Background

Coronavirus Disease 2019 (COVID-19) is the greatest public health challenge in over a century. Basic questions about its prevention, diagnosis, treatment and prognosis remain unanswered, hindering evidence-based clinical decision-making. This gap is particularly noticeable in Emergency Departments (ED) where the sickest patients present for early assessment and care.

EDs have experienced a surge of patients presenting with flu-like symptoms, most of whom ultimately test negative for COVID-19. In the absence of validated clinical decision rules allowing emergency physicians and nurses to reliably predict who is at high risk, all patients require isolation, and all healthcare personnel must use personal protective equipment, exacerbating national shortages.

Based on US experience, most patients can ultimately be discharged from the ED with fewer than 30% requiring hospitalization. Unfortunately, physicians and nurses lack evidence-based criteria to guide ED discharge decisions. This decision is particularly difficult for vulnerable patients such as the homeless, or those suffering from mental health or substance use disorders who may not be able to self-monitor or self-isolate.

This challenge was highlighted in an outbreak in a BC correctional facility in which Indigenous inmates were disproportionately affected. Without evidence-based criteria, we risk making discharge decisions that put patients and their surrounding communities at risk.

There are also no evidence-based tools to identify patients who would not benefit from intubation and mechanical ventilation. This decision has a profound impact on resource utilization, as patients with COVID-19 often require prolonged ventilator support, and impact critical care capacity.

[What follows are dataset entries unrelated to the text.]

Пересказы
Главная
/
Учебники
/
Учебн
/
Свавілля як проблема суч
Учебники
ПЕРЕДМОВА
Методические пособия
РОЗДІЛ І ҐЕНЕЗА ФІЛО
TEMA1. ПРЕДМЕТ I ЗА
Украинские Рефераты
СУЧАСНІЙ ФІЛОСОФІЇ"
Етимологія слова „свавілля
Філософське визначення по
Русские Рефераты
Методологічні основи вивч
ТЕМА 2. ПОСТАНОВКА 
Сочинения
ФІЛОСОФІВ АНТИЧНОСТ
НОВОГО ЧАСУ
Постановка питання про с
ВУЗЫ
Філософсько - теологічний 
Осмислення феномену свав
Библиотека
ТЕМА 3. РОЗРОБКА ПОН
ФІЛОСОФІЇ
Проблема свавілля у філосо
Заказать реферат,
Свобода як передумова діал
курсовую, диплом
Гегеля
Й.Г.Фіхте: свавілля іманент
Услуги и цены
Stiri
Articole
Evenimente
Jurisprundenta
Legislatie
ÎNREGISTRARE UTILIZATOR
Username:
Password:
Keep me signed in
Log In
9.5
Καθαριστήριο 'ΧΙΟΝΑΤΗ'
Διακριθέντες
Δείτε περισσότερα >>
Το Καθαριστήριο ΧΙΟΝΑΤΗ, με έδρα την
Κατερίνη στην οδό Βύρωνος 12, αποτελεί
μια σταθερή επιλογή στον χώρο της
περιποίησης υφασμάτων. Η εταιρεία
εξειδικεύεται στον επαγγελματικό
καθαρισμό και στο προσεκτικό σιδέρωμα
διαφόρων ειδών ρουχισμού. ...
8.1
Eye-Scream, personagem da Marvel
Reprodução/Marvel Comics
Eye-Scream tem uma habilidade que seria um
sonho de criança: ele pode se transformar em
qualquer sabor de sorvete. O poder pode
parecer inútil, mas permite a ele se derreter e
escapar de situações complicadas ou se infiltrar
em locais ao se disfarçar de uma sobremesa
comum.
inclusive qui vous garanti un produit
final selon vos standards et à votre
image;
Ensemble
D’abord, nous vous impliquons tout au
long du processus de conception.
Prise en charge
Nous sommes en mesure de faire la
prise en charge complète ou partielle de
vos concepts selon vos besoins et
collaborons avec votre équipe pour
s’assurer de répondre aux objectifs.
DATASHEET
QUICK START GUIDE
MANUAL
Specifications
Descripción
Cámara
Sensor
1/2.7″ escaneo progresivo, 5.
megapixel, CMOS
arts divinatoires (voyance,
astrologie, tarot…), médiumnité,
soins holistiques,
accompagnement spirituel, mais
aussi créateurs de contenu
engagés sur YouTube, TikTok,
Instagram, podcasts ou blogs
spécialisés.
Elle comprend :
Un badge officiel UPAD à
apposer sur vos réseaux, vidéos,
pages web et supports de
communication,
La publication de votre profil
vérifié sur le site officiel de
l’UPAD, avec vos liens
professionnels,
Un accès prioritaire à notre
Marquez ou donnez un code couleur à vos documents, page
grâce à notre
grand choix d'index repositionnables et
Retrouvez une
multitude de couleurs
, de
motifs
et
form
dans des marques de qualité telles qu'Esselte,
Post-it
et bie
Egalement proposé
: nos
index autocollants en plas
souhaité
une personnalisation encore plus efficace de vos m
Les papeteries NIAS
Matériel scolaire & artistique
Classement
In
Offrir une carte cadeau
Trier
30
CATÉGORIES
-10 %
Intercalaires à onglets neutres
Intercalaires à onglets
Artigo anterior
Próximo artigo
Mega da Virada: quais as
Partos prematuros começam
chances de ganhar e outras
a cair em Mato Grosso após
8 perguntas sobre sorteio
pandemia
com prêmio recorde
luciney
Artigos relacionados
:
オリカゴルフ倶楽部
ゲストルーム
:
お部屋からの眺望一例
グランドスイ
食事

To address these knowledge gaps, we have developed a 51-site, pan-Canadian network that will allow us to rapidly accrue a sufficiently large dataset to develop, test and implement clinical decision rules for COVID-19 ED patients within one year.

There are currently no ED-based observational studies or registries listed on clinicaltrials.gov or the WHO COVID-19 research database that have the aims or capacity to generate risk prediction tools to address these evidence gaps.

This project is also unique in its ability to to link to large national administrative and public health databases, and collect follow-up data on patient-oriented outcomes including self-isolation and quality of life. We are ideally poised to ensure rapid integration of our findings into clinical practice through social media and medical education podcasts.